*What is expected:* From the line holding "hfov_deg: 5.5" to the final line below, restate each line word for word and add nothing.

[Camera geometry data]
************
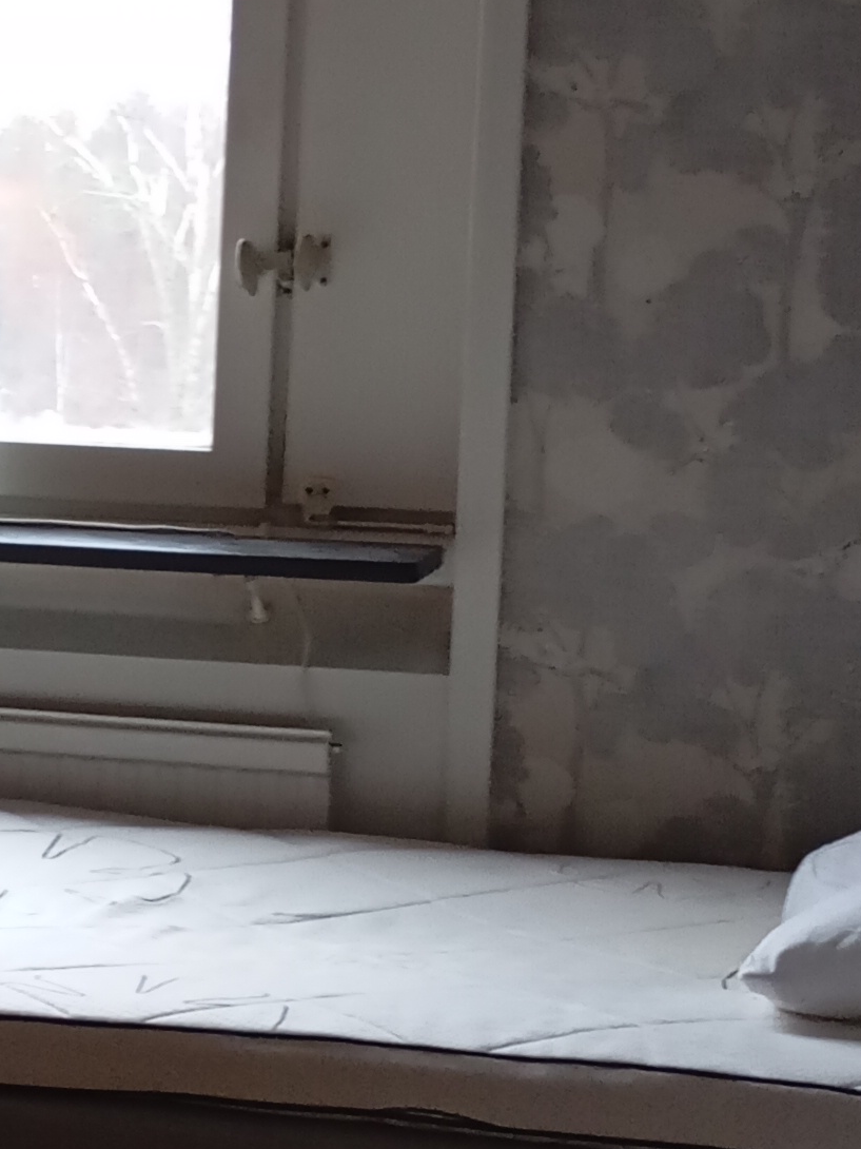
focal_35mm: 105
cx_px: -35
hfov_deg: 13.8
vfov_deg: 18.7
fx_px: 3484
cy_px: 739
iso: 1228
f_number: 1.8
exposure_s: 1/33.3
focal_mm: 4.27
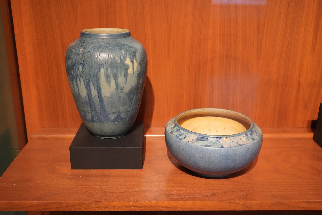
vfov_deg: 34.2
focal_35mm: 39
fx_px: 349
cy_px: 108
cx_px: 161
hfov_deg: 49.5
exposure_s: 1/100
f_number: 5.6
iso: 6400
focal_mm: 39
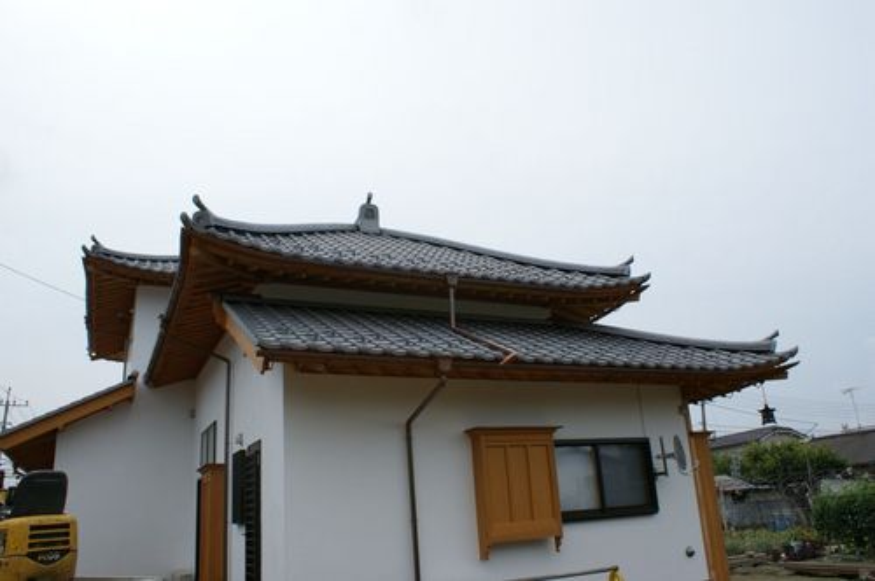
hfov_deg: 67.4
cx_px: 438
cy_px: 290
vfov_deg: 47.8
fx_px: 655
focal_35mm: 27
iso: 100
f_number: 10
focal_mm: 18
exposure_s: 1/200
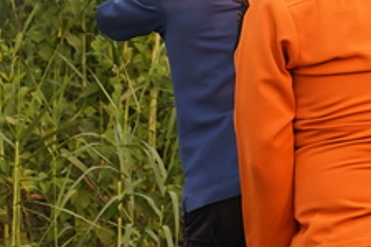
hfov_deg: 5.5
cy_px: 0
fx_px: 3854
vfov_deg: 3.7
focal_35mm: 374
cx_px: 200
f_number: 5.6
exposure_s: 1/250
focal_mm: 62
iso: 160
************
*Result for this task:*
hfov_deg: 5.5
cy_px: 0
fx_px: 3854
vfov_deg: 3.7
focal_35mm: 374
cx_px: 200
f_number: 5.6
exposure_s: 1/250
focal_mm: 62
iso: 160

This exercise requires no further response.